As a young man in New Orleans, Zemurray got the brilliant idea to gather the many bananas that were otherwise delectable but slowly showing signs of ripening and thus were discarded as waste by the long-haul, big-time fruit suppliers. Taking his inventory and riding the rails while selling these bananas, he became wealthy and expanded his business. Eventually Zemurray owned vast plantations in Central America and a fleet of freighters to move his product to U.S. markets on his way to becoming the Banana King.

Cohen weaves a fascinating story of Zemurray’s exploits, his incredible business sense and his dealings with a variety of character – some rather shady and, like Zemurray himself, seemingly larger than life. Along the way, Cohen provides anecdotes. He also, sometimes a bit too heavily, throws in his own two cents about how Zemurray’s life and activities are somehow emblematic or manifested larger trends as he draws out bigger explanations about the Americas in the 20th century. Cohen may be correct in those grandiose comparisons, but perhaps it is best to leave such musings up to the reader.

Zemurray was a tough Jew, a very tall and big man physically. He was a street-smart immigrant who spoke with an accent and took big risks. Unlike most of his counterparts at his level, he traveled throughout Central America, learned to speak at least some Spanish and understood the business from the treetops down.

Throughout this whirlwind of a book about a whirlwind of a life, Cohen teaches the reader about bananas, Central American politics and history, and the Banana King’s role in the turbulent politics of Honduras and Guatemala in particular.
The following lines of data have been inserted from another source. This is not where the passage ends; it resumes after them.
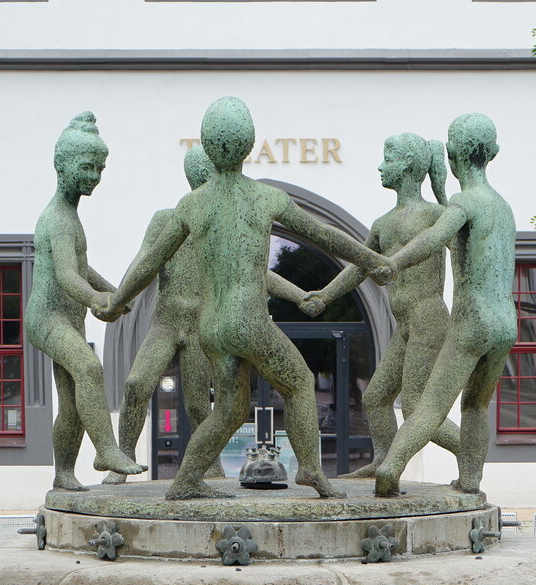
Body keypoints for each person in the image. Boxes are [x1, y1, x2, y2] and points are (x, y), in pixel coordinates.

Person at [108, 97, 394, 500]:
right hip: (247, 321)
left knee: (228, 409)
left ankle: (187, 479)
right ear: (250, 144)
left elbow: (147, 262)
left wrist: (115, 301)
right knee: (298, 382)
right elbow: (324, 235)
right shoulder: (264, 197)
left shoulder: (192, 205)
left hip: (211, 328)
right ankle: (311, 469)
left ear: (207, 145)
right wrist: (372, 259)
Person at [104, 146, 307, 484]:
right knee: (136, 384)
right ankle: (122, 460)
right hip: (167, 323)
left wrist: (298, 294)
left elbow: (258, 272)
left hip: (201, 326)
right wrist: (121, 298)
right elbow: (145, 262)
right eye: (198, 178)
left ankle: (208, 470)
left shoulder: (219, 223)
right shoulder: (167, 218)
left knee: (199, 406)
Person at [372, 113, 516, 502]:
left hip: (473, 320)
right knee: (475, 405)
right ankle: (470, 480)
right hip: (506, 322)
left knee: (429, 405)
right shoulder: (501, 206)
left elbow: (435, 237)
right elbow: (460, 238)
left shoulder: (463, 202)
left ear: (451, 156)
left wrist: (395, 262)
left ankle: (390, 467)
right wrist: (439, 193)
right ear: (493, 154)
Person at [301, 132, 460, 478]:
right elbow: (360, 267)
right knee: (375, 398)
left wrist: (443, 193)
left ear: (405, 167)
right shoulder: (383, 224)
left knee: (418, 407)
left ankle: (468, 451)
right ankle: (383, 462)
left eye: (387, 159)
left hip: (429, 317)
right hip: (405, 324)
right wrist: (325, 295)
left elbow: (462, 253)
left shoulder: (435, 215)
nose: (379, 167)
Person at [25, 112, 146, 491]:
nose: (94, 176)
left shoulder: (70, 216)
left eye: (100, 168)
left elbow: (81, 266)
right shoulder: (58, 219)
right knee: (90, 368)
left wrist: (115, 292)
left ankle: (62, 473)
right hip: (48, 318)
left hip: (68, 317)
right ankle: (106, 449)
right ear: (62, 165)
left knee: (74, 407)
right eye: (87, 166)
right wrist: (98, 300)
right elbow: (66, 276)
He was also a major contributor to Tulane University, whose president’s official residence to this day is Zemurray’s former home. Among other things, Zemurray funded New Orleans’ first hospital for black women, established a clinic for troubled children, and worked to preserve Mayan ruins.
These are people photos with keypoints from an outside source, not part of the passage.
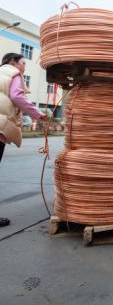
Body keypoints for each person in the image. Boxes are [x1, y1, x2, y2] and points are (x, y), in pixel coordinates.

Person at [0, 52, 49, 227]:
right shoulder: (13, 74)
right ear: (13, 62)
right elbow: (18, 97)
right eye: (23, 63)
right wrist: (39, 114)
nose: (24, 66)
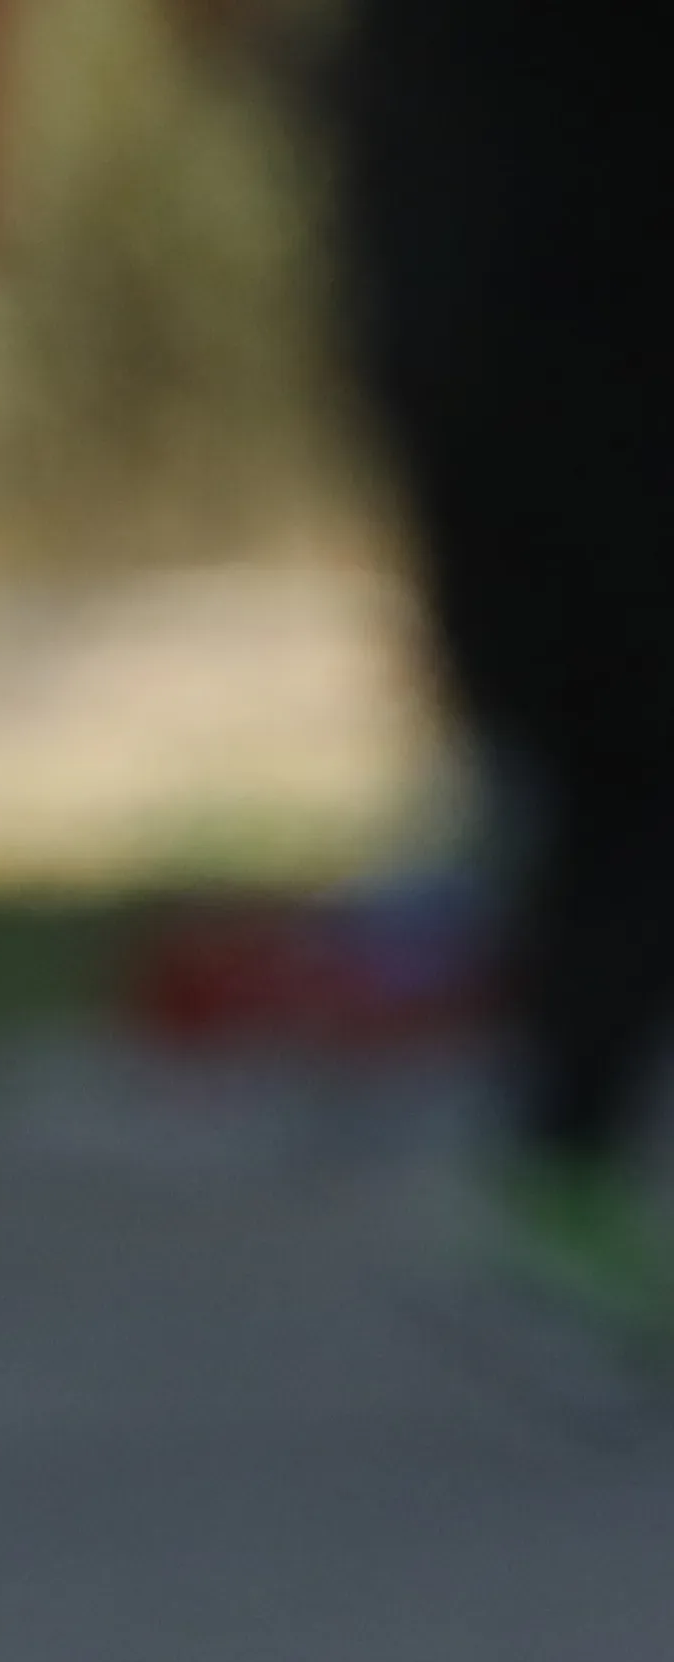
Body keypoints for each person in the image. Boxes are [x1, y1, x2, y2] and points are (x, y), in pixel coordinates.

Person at [323, 0, 674, 1358]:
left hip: (468, 336)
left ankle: (556, 1168)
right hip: (564, 360)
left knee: (592, 781)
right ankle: (554, 1180)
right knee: (624, 780)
The real and full account of his charitable and perhaps not so honorable pursuits may never be known. Zemurray’s life touched upon the rather illustrious Louisiana Governor Huey Long, the establishment of Israel and even the infamous and disastrous Bay of Pigs invasion of Cuba, each in ways that might be rather unsavory, as Cohen hints at, but wisely does not draw conclusions. Throughout, Zemurray tried to keep his distance, to keep his hand invisible and not garner publicity.

When it comes to the critical point when late in life Zemurray surprisingly and almost instantaneously wrests control from the Boston Brahmin rulers of United Fruit, Cohen makes it seem as if the reader were in the corporate boardroom. I won’t spoil that for the reader.

The elderly and weary Zemurray seems never to have been a happy person. Despite having read this exceedingly worthwhile book, I still find it hard to really understand who Zemurray was and what motivated him, as he was clearly highly motivated. Cohen probes into Zemurray’s life and character, sometimes perhaps bordering on psychiatry. Even so, this reader never really got more than a glimmer into the mind of a man who seemed a tragic figure, despite amassing great wealth and wielding power and influence both in Central America and the United States, and perhaps to a certain extent on the world stage as well. Those unanswered questions about the man may not be a shortcoming of the author as much as it is a statement about the subject himself.

Suffering health setbacks, the debilitated Banana King died in 1961 at the age of 84 and with a fortune worth $30 million at the time. The Associated Press obituary said that, “In the banana belt of the Caribbean, Sam Zemurray was known as ‘the fish that swallowed the whale.’ ”

“The Fish That Ate The Whale: The Life and Times of America’s Banana King” by Rich Cohen. Picador-Farrar, Strauss and Giroux.